— Machine-readable electronics designs —

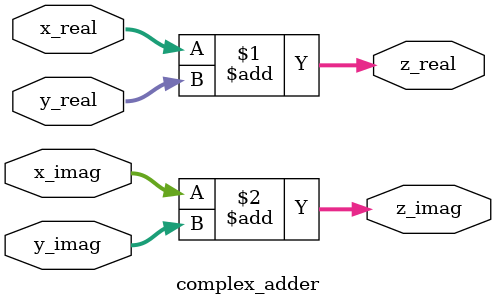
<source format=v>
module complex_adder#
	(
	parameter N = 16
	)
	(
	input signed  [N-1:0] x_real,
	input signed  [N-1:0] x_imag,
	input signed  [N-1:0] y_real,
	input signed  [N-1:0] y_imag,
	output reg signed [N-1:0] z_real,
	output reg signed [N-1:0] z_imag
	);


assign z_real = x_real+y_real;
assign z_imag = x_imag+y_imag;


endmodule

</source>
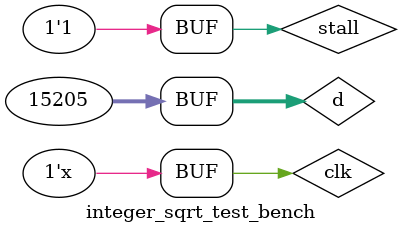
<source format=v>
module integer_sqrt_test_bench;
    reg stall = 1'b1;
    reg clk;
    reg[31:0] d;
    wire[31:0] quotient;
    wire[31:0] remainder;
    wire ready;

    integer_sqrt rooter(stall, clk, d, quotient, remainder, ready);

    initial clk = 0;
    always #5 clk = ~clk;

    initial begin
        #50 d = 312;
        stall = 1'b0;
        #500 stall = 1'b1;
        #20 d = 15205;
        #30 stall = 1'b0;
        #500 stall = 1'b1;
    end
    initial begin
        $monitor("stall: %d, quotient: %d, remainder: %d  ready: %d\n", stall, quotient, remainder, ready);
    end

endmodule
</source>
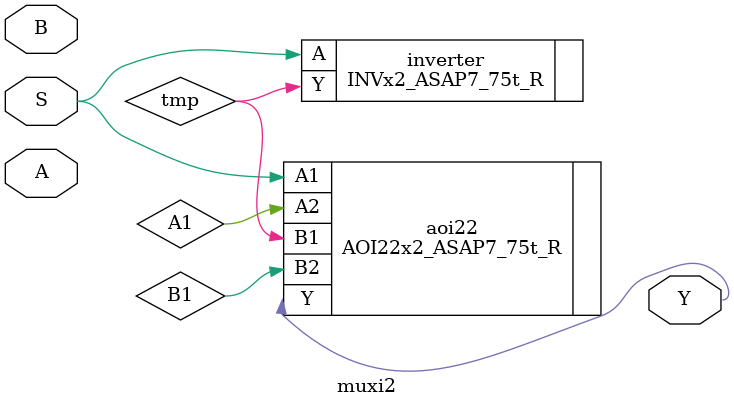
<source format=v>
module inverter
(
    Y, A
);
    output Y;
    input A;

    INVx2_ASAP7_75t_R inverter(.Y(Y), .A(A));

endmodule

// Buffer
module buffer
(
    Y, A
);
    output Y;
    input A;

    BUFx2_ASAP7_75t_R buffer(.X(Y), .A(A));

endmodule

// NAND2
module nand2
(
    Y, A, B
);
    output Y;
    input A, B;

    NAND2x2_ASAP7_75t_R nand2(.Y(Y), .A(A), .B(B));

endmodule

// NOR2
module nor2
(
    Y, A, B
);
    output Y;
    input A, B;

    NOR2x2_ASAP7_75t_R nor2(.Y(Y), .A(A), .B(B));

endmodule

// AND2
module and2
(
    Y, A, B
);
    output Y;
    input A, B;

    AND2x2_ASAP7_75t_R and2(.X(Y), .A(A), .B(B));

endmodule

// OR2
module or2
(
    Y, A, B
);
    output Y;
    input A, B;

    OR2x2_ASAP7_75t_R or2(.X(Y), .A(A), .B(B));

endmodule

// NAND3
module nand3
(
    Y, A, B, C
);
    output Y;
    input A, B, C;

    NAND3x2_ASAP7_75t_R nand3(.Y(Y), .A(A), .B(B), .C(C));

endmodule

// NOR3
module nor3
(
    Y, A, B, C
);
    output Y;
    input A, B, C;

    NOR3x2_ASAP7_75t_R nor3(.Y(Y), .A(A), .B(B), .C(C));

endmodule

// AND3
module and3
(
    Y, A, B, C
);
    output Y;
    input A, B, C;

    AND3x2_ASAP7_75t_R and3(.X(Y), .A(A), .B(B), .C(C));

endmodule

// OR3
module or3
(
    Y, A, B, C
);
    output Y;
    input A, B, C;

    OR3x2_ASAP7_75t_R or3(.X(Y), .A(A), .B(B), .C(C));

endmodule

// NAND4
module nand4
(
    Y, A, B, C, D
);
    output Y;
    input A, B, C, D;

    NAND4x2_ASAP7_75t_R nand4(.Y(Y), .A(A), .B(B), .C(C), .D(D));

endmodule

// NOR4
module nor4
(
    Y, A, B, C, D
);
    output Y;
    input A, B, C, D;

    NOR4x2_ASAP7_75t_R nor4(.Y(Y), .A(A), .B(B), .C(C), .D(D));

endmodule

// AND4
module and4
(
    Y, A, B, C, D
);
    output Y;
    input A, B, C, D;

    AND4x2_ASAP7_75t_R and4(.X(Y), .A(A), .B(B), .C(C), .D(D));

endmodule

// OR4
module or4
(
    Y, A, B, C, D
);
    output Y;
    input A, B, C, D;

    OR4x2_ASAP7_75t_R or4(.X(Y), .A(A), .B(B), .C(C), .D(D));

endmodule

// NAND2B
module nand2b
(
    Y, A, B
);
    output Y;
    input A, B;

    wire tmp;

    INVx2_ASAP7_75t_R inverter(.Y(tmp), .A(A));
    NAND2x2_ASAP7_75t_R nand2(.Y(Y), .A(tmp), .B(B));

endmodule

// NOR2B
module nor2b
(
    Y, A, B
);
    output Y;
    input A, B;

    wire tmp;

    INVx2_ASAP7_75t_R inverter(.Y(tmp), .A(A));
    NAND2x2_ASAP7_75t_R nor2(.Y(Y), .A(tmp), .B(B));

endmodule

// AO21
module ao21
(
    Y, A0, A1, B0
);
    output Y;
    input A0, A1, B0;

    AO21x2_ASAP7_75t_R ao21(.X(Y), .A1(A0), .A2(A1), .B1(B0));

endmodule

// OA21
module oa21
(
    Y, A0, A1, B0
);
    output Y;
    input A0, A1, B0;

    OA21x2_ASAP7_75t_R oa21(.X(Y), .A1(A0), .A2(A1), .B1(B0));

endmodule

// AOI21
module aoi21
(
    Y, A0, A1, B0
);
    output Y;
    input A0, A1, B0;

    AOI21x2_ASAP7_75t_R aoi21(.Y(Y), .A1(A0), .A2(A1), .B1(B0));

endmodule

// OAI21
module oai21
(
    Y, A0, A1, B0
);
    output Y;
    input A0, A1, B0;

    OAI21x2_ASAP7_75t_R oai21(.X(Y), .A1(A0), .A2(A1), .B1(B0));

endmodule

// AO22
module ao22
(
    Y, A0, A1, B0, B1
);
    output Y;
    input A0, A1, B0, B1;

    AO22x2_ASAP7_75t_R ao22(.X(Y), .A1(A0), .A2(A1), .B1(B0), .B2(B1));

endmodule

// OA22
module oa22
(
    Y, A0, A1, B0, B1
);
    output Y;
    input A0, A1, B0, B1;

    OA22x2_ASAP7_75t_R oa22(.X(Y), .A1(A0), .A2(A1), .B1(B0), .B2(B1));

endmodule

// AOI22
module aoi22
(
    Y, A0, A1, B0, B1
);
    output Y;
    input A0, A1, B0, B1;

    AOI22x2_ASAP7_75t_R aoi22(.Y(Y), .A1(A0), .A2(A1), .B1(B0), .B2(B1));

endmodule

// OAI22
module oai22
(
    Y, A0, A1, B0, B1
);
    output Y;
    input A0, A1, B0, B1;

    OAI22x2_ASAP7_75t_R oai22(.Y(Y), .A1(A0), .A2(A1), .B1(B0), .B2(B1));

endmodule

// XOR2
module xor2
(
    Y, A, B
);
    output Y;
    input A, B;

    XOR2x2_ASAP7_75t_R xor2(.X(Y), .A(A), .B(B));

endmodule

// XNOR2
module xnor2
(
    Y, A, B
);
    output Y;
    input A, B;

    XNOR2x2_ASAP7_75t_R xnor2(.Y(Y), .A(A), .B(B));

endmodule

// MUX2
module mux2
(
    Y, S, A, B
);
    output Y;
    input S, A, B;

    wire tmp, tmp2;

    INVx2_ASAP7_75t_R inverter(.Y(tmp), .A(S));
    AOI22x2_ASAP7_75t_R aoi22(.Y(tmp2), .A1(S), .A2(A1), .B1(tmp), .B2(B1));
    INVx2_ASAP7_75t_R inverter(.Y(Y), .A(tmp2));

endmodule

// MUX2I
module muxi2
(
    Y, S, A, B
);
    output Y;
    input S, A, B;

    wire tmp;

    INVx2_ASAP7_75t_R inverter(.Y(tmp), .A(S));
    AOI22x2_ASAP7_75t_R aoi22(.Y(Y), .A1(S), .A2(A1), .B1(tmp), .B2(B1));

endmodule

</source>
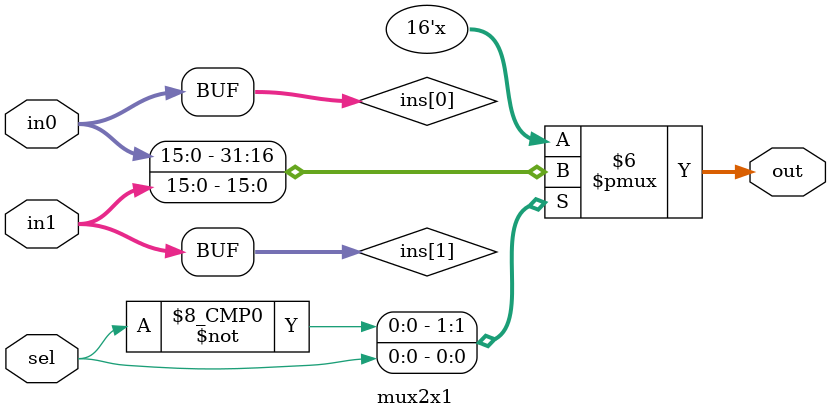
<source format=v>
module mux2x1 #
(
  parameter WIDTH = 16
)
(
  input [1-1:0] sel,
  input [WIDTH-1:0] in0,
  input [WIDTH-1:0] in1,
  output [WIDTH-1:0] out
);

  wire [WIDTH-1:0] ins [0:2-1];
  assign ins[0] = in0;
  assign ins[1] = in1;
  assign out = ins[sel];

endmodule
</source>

— Exercise directions —
Out of the records above, pull the lines that include the word "assign".

— Completed exercise —
assign z_real = x_real+y_real;
assign z_imag = x_imag+y_imag;
  assign ins[0] = in0;
  assign ins[1] = in1;
  assign out = ins[sel];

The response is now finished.